Reproduce the text of the records below word for word, leaving the pictures out of your answer.

Dataset excerpts
========================================
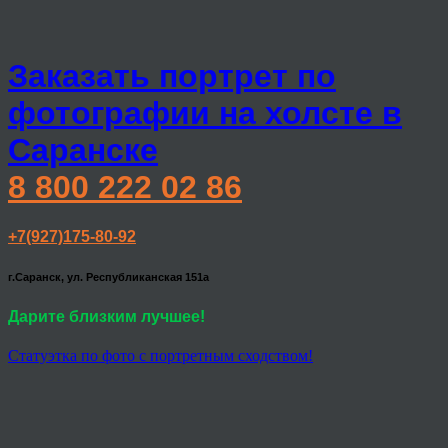
Заказать портрет по
фотографии на холсте в
Саранске
8 800 222 02 86
+7(927)175-80-92
г.Саранск, ул. Республиканская 151а
Дарите близким лучшее!
Статуэтка по фото с портретным сходством!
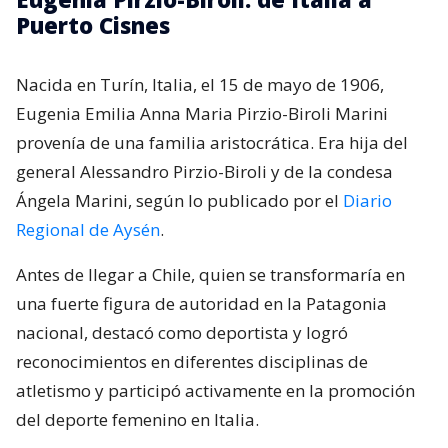
Puerto Cisnes
Nacida en Turín, Italia, el 15 de mayo de 1906,
Eugenia Emilia Anna Maria Pirzio-Biroli Marini
provenía de una familia aristocrática. Era hija del
general Alessandro Pirzio-Biroli y de la condesa
Ángela Marini, según lo publicado por el
Diario
Regional de Aysén
.
Antes de llegar a Chile, quien se transformaría en
una fuerte figura de autoridad en la Patagonia
nacional, destacó como deportista y logró
reconocimientos en diferentes disciplinas de
atletismo y participó activamente en la promoción
del deporte femenino en Italia.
========================================
Exercise solution
Заказать портрет по
фотографии на холсте в
Саранске
8 800 222 02 86
+7(927)175-80-92
г.Саранск, ул. Республиканская 151а
Дарите близким лучшее!
Статуэтка по фото с портретным сходством!
Puerto Cisnes
Nacida en Turín, Italia, el 15 de mayo de 1906,
Eugenia Emilia Anna Maria Pirzio-Biroli Marini
provenía de una familia aristocrática. Era hija del
general Alessandro Pirzio-Biroli y de la condesa
Ángela Marini, según lo publicado por el
Diario
Regional de Aysén
.
Antes de llegar a Chile, quien se transformaría en
una fuerte figura de autoridad en la Patagonia
nacional, destacó como deportista y logró
reconocimientos en diferentes disciplinas de
atletismo y participó activamente en la promoción
del deporte femenino en Italia.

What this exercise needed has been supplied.